Spectral Bias Correction in PINNs for Myocardial Image Registration of Pathological Data
Bastien C. Baluyot, Marta Varela, Chen Qin
TL;DR
This work tackles spectral bias in physics-informed neural networks (PINNs) for myocardial image registration, where high-frequency deformation details are critical for accurate biomechanical analysis in cardiomyopathies.

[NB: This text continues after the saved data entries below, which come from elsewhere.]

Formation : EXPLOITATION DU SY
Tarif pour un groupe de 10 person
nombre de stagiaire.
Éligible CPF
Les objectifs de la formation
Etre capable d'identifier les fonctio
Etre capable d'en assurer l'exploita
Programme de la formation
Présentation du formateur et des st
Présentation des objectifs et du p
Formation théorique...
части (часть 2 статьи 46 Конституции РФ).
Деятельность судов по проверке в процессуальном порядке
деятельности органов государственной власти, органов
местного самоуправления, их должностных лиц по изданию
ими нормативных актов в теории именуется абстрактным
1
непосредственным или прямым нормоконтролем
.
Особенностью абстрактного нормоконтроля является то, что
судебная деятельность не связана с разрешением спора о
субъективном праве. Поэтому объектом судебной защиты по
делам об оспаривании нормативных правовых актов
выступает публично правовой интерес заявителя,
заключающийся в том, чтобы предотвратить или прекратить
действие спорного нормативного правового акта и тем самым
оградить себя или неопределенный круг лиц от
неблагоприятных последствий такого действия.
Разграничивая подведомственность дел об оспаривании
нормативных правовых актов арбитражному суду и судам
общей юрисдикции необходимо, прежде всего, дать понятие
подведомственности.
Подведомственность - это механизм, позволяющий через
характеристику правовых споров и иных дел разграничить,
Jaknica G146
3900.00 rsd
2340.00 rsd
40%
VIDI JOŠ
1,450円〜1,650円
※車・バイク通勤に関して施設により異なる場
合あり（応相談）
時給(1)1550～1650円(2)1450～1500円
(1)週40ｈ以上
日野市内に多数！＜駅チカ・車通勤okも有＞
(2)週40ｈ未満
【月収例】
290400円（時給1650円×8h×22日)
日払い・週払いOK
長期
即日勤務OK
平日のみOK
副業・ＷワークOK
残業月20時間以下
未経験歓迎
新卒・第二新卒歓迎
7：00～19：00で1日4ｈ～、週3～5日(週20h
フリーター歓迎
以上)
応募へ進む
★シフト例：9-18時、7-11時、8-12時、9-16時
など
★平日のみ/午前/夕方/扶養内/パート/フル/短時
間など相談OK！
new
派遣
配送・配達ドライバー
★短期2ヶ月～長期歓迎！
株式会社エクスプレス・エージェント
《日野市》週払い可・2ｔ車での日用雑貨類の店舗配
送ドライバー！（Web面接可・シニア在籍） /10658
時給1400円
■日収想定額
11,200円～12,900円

It combines WarpPINN with Fourier Feature mappings and introduces modulation strategies based on sinusoidal representations (SIRENs) to better capture localized, high-frequency deformations while preserving myocardial incompressibility. The approach is evaluated on CMAC and ACDC datasets, showing superior registration accuracy (lower mean contour distance) and robust volume preservation, along with improvements in landmark tracking when applicable. The findings suggest that Fourier Feature encoding and SIREN-based modulation provide a scalable path toward generalizable PINN-based registration across diverse patients and cardiac pathologies, with implications for improved cardiac motion analysis and disease assessment.
Abstract
Accurate myocardial image registration is essential for cardiac strain analysis and disease diagnosis. However, spectral bias in neural networks impedes modeling high-frequency deformations, producing inaccurate, biomechanically implausible results, particularly in pathological data. This paper addresses spectral bias in physics-informed neural networks (PINNs) by integrating Fourier Feature mappings and introducing modulation strategies into a PINN framework. Experiments on two distinct datasets demonstrate that the proposed methods enhance the PINN's ability to capture complex, high-frequency deformations in cardiomyopathies, achieving superior registration accuracy while maintaining biomechanical plausibility - thus providing a foundation for scalable cardiac image registration and generalization across multiple patients and pathologies.